▶ Exercise requirements:
Collect every line of the data below that contains the word "innovation".

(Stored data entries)
--------------------------------------------------
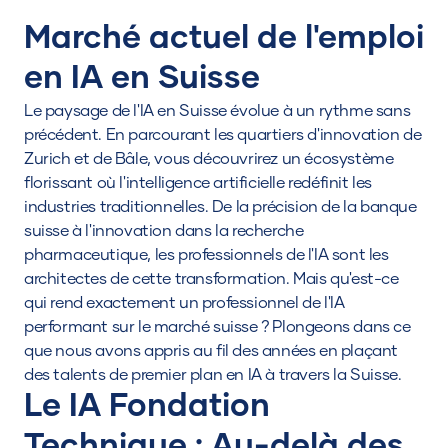
Marché actuel de l'emploi
en IA en Suisse
Le paysage de l'IA en Suisse évolue à un rythme sans
précédent. En parcourant les quartiers d'innovation de
Zurich et de Bâle, vous découvrirez un écosystème
florissant où l'intelligence artificielle redéfinit les
industries traditionnelles. De la précision de la banque
suisse à l'innovation dans la recherche
pharmaceutique, les professionnels de l'IA sont les
architectes de cette transformation. Mais qu'est-ce
qui rend exactement un professionnel de l'IA
performant sur le marché suisse ? Plongeons dans ce
que nous avons appris au fil des années en plaçant
des talents de premier plan en IA à travers la Suisse.
Le
IA
Fondation
Technique : Au-delà des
--------------------------------------------------
▶ Exercise solution:
précédent. En parcourant les quartiers d'innovation de
suisse à l'innovation dans la recherche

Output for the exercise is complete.